▶ AIM OF THE EXERCISE
Write out the entries below exactly as they stand. Skip every image.

┌─ STORED DATA

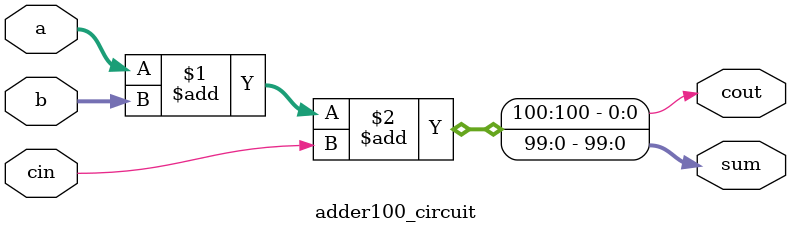
<source format=v>
module adder100_circuit( 
   input [99:0] a, b,
   input cin,
   output cout,
   output [99:0] sum 
);
   assign {cout, sum} = a+b+cin;
endmodule 
</source>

└─

▶ RESULT
<source format=v>
module adder100_circuit( 
   input [99:0] a, b,
   input cin,
   output cout,
   output [99:0] sum 
);
   assign {cout, sum} = a+b+cin;
endmodule 
</source>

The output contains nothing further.